Acquérir un logement à deux sans être mariés place les concubins sous le régime de l’indivision immobilière. Si ce cadre paraît simple lors de l’achat, son fonctionnement révèle des enjeux patrimoniaux lorsque le financement évolue, que le couple se sépare ou que l’un des propriétaires décède.

Quand le financement réel bouleverse les quotes-parts inscrites

L’acte notarié fixe la quote-part détenue par chaque concubin. En l’absence de précision, le bien est réputé appartenir pour moitié à chacun. La répartition mentionnée doit donc correspondre aux sommes effectivement engagées par les acquéreurs.

Un décalage entre les droits inscrits et le financement supporté peut faire naître une créance entre concubins ou contre l’indivision. Tel peut être le cas lorsqu’un indivisaire rembourse, pendant la vie commune, une fraction du prêt supérieure à celle prévue par le plan de financement. Lors du partage, il peut invoquer les dépenses nécessaires à la conservation du bien sur le fondement de l’article 815-13 du Code civil.

Pourquoi la séparation peut-elle imposer la vente du logement ?

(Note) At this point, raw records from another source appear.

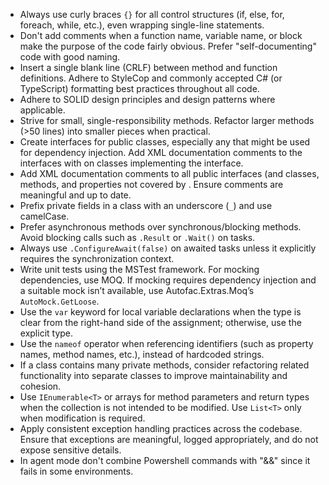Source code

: - Always use curly braces `{}` for all control structures (if, else, for, foreach, while, etc.), even wrapping single-line statements.
- Don't add comments when a function name, variable name, or block make the purpose of the code fairly obvious. Prefer "self-documenting" code with good naming.
- Insert a single blank line (CRLF) between method and function definitions. Adhere to StyleCop and commonly accepted C# (or TypeScript) formatting best practices throughout all code.
- Adhere to SOLID design principles and design patterns where applicable.
- Strive for small, single-responsibility methods. Refactor larger methods (>50 lines) into smaller pieces when practical.
- Create interfaces for public classes, especially any that might be used for dependency injection. Add XML documentation comments to the interfaces with <inheritdoc/> on classes implementing the interface.
- Add XML documentation comments to all public interfaces (and classes, methods, and properties not covered by <inheritdoc/>. Ensure comments are meaningful and up to date.
- Prefix private fields in a class with an underscore (`_`) and use camelCase.
- Prefer asynchronous methods over synchronous/blocking methods. Avoid blocking calls such as `.Result` or `.Wait()` on tasks.
- Always use `.ConfigureAwait(false)` on awaited tasks unless it explicitly requires the synchronization context.
- Write unit tests using the MSTest framework. For mocking dependencies, use MOQ. If mocking requires dependency injection and a suitable mock isn’t available, use Autofac.Extras.Moq’s `AutoMock.GetLoose`.
- Use the `var` keyword for local variable declarations when the type is clear from the right-hand side of the assignment; otherwise, use the explicit type.
- Use the `nameof` operator when referencing identifiers (such as property names, method names, etc.), instead of hardcoded strings.
- If a class contains many private methods, consider refactoring related functionality into separate classes to improve maintainability and cohesion.
- Use `IEnumerable<T>` or arrays for method parameters and return types when the collection is not intended to be modified. Use `List<T>` only when modification is required.
- Apply consistent exception handling practices across the codebase. Ensure that exceptions are meaningful, logged appropriately, and do not expose sensitive details.
- In agent mode don't combine Powershell commands with "&&" since it fails in some environments.
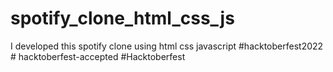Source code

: # spotify_clone_html_css_js
I developed this spotify clone using html css javascript  #hacktoberfest2022 # hacktoberfest-accepted #Hacktoberfest
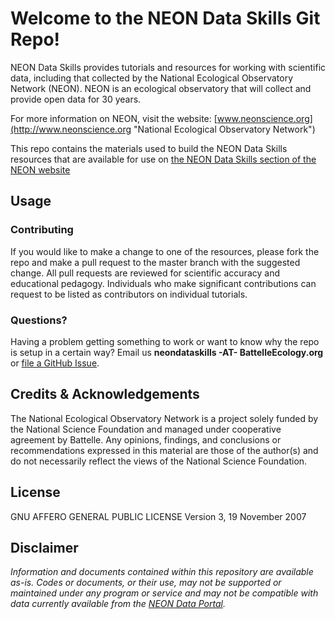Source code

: Welcome to the NEON Data Skills Git Repo!
===============================

NEON Data Skills provides tutorials and resources for working with scientific 
data, including that collected by the National Ecological Observatory Network 
(NEON). NEON is an ecological observatory that will collect and provide open 
data for 30 years. 

For more information on NEON, visit the website: 
[www.neonscience.org](http://www.neonscience.org "National Ecological Observatory Network")

This repo contains the materials used to build the NEON Data Skills resources 
that are available for use on 
[the NEON Data Skills section of the NEON website](www.neonscience.org/neon-data-skills)

<!-- ****** Usage ****** -->
Usage
-----

### Contributing
If you would like to make a change to one of the resources, please fork the repo
and make a pull request to the master branch with the suggested change. All pull
requests are reviewed for scientific accuracy and educational pedagogy. Individuals
who make significant contributions can request to be listed as contributors on 
individual tutorials. 

### Questions?

Having a problem getting something to work or want to know why the repo is setup 
in a certain way? Email us **neondataskills -AT- BattelleEcology.org** or 
[file a GitHub Issue](https://github.com/neonscience/NEON-Data-Skills/issues). 


<!-- ****** Acknowledgements ****** -->
Credits & Acknowledgements
--------------------------

<!-- Acknowledgements text -->
The National Ecological Observatory Network is a project solely funded by the 
National Science Foundation and managed under cooperative agreement by Battelle. 
Any opinions, findings, and conclusions or recommendations expressed in this 
material are those of the author(s) and do not necessarily reflect the views of 
the National Science Foundation.

<!-- ****** License ****** -->
License
-------

 GNU AFFERO GENERAL PUBLIC LICENSE Version 3, 19 November 2007

<!-- ****** Disclaimer ****** -->
Disclaimer
----------

*Information and documents contained within this repository are available as-is. Codes or documents, or their use, may not be supported or maintained under any program or service and may not be compatible with data currently available from the [NEON Data Portal](http://data.neonscience.org).*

À la différence des époux, les concubins ne disposent d’aucun mécanisme particulier permettant à l’un d’eux de conserver prioritairement l’immeuble. Chaque propriétaire peut demander à tout moment le partage de l’indivision. Sans accord, le logement peut être vendu et son prix réparti conformément aux droits respectifs.

Lorsque l’un des anciens concubins demeure seul dans les lieux, il peut également être redevable d’une indemnité d’occupation envers l’autre. La liquidation devient alors plus délicate si les contributions financières ne coïncident pas avec les quotes-parts de l’acte.

Comment le décès transforme-t-il la propriété du bien ?

Le concubin survivant n’a aucun droit successoral légal dans le patrimoine du défunt. La quote-part de celui-ci revient à ses héritiers, notamment ses enfants, qui entrent en indivision avec le survivant et peuvent solliciter le partage.

Un testament peut renforcer la protection du partenaire, mais la transmission entre concubins demeure soumise à une taxation de 60 %. L’intervention d’un notaire permet d’anticiper ces conséquences, d’adapter l’acquisition et, le cas échéant, de présenter le PACS, ses différences avec le concubinage et ses effets patrimoniaux.